Task details: Everything from the line with "inclusive. Découvrez nos" to the end of the data should be restated word for word, and nothing before it.

+===+

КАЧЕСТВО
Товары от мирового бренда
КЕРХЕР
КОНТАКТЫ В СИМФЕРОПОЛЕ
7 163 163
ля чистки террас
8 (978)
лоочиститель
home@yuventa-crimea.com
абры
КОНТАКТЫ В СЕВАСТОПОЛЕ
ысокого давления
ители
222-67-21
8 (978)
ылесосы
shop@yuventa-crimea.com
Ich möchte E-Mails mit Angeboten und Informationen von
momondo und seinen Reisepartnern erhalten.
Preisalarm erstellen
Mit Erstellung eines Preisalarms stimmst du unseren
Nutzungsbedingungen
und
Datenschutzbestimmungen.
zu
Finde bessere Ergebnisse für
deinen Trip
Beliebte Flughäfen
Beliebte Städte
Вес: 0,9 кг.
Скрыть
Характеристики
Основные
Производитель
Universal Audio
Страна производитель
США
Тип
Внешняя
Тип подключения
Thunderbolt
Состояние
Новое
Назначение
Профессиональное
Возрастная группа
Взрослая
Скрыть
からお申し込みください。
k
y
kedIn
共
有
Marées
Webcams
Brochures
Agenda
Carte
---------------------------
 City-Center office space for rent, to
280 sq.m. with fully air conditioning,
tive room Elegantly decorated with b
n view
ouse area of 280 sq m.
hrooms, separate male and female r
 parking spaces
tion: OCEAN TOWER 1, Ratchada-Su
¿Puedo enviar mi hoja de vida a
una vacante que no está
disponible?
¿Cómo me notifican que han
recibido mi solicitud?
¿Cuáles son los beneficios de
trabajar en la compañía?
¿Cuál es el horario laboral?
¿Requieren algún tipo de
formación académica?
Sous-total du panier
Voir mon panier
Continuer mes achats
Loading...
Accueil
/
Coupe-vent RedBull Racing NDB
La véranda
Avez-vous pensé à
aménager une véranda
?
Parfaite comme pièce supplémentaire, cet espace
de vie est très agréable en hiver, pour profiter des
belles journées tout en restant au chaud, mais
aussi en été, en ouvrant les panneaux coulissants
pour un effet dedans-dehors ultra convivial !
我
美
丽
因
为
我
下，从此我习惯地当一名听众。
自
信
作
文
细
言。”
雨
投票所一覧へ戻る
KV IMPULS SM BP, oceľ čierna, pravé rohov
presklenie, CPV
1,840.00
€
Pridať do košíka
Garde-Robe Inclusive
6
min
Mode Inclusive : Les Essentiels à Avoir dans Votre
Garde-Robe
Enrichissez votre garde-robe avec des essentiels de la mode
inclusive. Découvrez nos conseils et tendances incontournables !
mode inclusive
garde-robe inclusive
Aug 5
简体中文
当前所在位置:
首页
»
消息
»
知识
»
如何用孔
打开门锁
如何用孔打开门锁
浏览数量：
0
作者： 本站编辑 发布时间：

+===+

Solution:
inclusive. Découvrez nos conseils et tendances incontournables !
mode inclusive
garde-robe inclusive
Aug 5
简体中文
当前所在位置:
首页
»
消息
»
知识
»
如何用孔
打开门锁
如何用孔打开门锁
浏览数量：
0
作者： 本站编辑 发布时间：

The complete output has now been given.